David Remnick: How was your grandfather talked about in your family with your father?
John Seabrook: The thing about my father is that he never ever challenged my grandfather. I didn't know the kind of abuse that my father had suffered, psychological, emotional abuse, until he died and left me these papers that detailed that abuse. Most people who had to endure that kind of thing from their father, their soul would be destroyed. He was this all-powerful man who just tried to humiliate his son in every possible way.
David Remnick: Why?
John Seabrook: As one reader said, it's the blood sport called filial love.
David Remnick: [laughs]
John Seabrook: There was something in my family. "We're going to throw you in the deep end of the water, and we're going to see if you learn how to swim. If you do, great. You're a Seabrook."
David Remnick: Well, God, your father was one of three sons.
John Seabrook: One of three sons. They were all trained as engineers.
David Remnick: I'm thinking Succession here.
John Seabrook: It's Succession with spinach. My very first attempt at this was a New Yorker piece I wrote 30 years ago.

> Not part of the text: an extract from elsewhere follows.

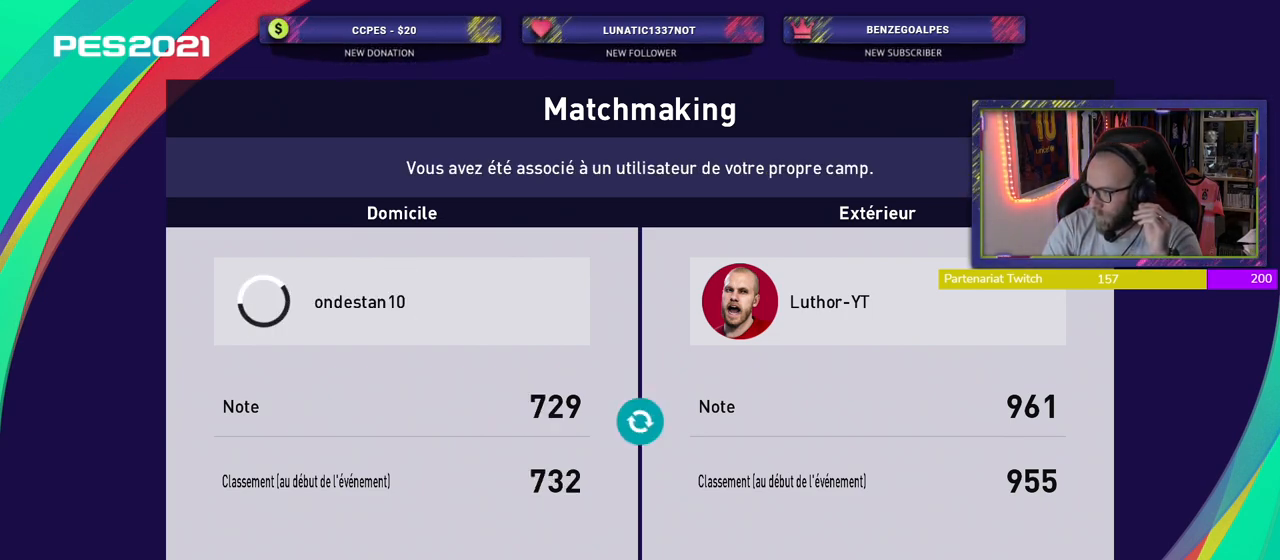
{"buttons": [], "left_stick": "center", "right_stick": "center", "events": [[120, "TOUCHPAD", "up"], [320, "TOUCHPAD", "down"], [500, "TOUCHPAD", "up"]]}
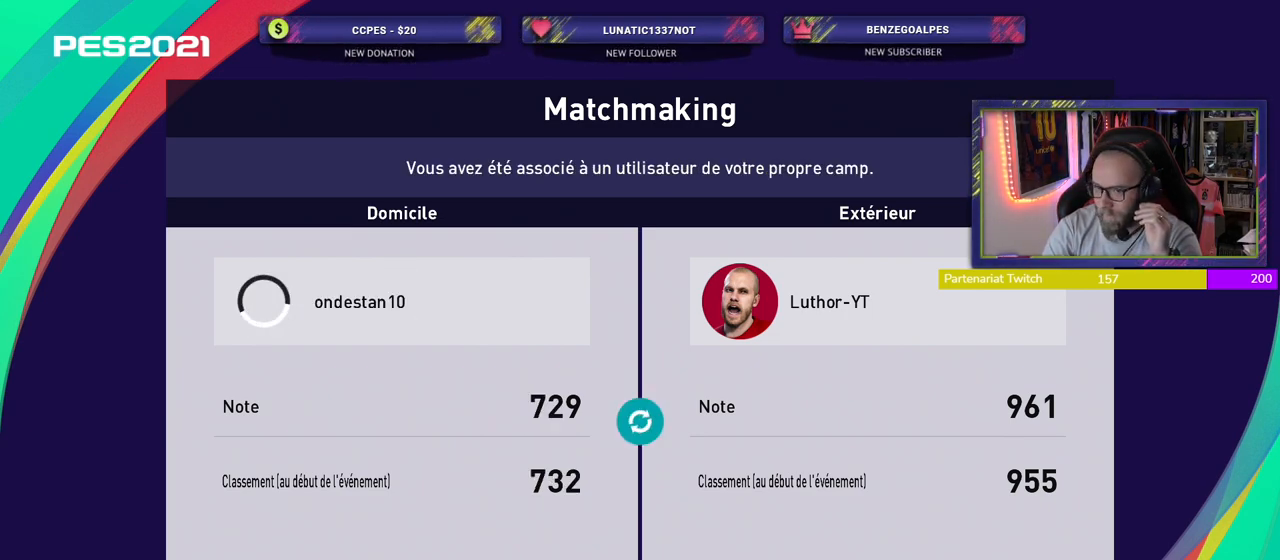
{"buttons": [], "left_stick": "center", "right_stick": "center", "events": []}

David Remnick: 30 years ago, right.
John Seabrook: At that point, I thought I was still writing the heroic story of the Seabrooks with a couple of bad episodes.
David Remnick: There was certain glamour, too. There was a glamour to your parents. Your father was incredibly beautifully-dressed.
John Seabrook: He was a wonderful dresser. He was a very handsome man. He was 8 inches taller than his father. I think possessions like wine and clothes were very important to both my grandfather and my father to define them as members of a certain class. They didn't feel that secure in belonging to it. I also think that with wine, wine and alcohol was another one of these tests that you don't know you're taking. Really, it was a test of, "Can you hold your liquor?" My father started proffering alcohol when I was 13 years old. When I think about that and my children, I'm astounded by the fact that he wanted me to start drinking at the age of 13. I think it was this kind of "we'll see what he's made out of" test, and I failed. I flunked. [laughs]
David Remnick: You've written about this really movingly in The New Yorker that you got over drinking. You had to really confront it.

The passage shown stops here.